• Ronnie Remedies

'Right thing to do': Friend helps Jasper crash survivors reunite with loved ones

Louisiana businessman flew 4 loved ones to Edmonton where survivors are in hospital

The Canadian Press · Posted: Aug 09, 2018 1:07 PM MT | Last Updated: August 10, 2018

This family photo shows Nick Copeland, Sarah Copeland (holding their son), Angela Dye Elkins and Curtis Elkins. (Facebook)When Louisiana businessman Ronnie Remedies got a text message saying his friends had been involved in a deadly crash in Alberta's scenic Jasper National Park, he says it was like being punched in the stomach. But then Remedies, a commercial real estate developer who also owns Shreveport Limousine, sprang to action to help bring the loved ones of Curtis and Angela Elkins to Edmonton, where survivors of the collision were hospitalized.

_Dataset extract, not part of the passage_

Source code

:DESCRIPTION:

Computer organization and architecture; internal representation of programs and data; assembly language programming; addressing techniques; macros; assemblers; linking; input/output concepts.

"Without even knowing how far it was, I said I'd make it happen," Remedies said from aboard his private plane in Edmonton Thursday. "I immediately began to scramble and rearrange the rest of my schedule." Six people died in the crash, which happened about 5 p.m. Tuesday on the Icefields Parkway about 60 kilometres south of the Jasper townsite. RCMP say a van carrying five members of a family from Louisiana and Texas was heading north when it collided with a southbound vehicle, causing both to catch fire. Angela Elkins and her son-in-law Nick Copeland died, says a Facebook post from Louisiana Rep. Mike Johnson. Elkins' husband, Curtis, and daughter, Sarah, were taken to hospital in Edmonton in serious condition. A toddler, Sarah and Nick Copeland's son, survived with no injuries. All four people in the second vehicle were killed, but no details were immediately available about their identities. Remedies said Curtis Elkins owns a pyrotechnics business. The two got to know each other about five years ago through their work in the wedding industry, as Remedies supplies the limousines and Elkins is frequently hired to set up fireworks. Every year there's a bridal fair in northern Louisiana and Remedies said he and his wife would always request to be seated next to the Elkinses. "They always have a smile on their face. And they're always just very, very friendly people -- good Christian people of faith," he said. Four family members were trying to fly to Edmonton on Wednesday, but the only commercial flights available would have had them arrive Thursday evening. So Remedies offered to fly them on his six-seater Beechcraft Baron twin-engine plane. The family members didn't have passports, so Remedies worked with elected officials to have some made within a few hours. They travelled to the national passport office in Hot Springs, Ark., to retrieve them and took off from an airfield there.  "It certainly wasn't an easy thing to do, but it was the right thing to do," said Remedies. "The important thing was that family was reunited with the young child and with Curtis and Curtis' daughter last night." The relatives arrived at 2:30 a.m. Edmonton time on Thursday. "I knew they weren't going to go to sleep until they were with them, so that's why it was important for them to fly through the night and get them here."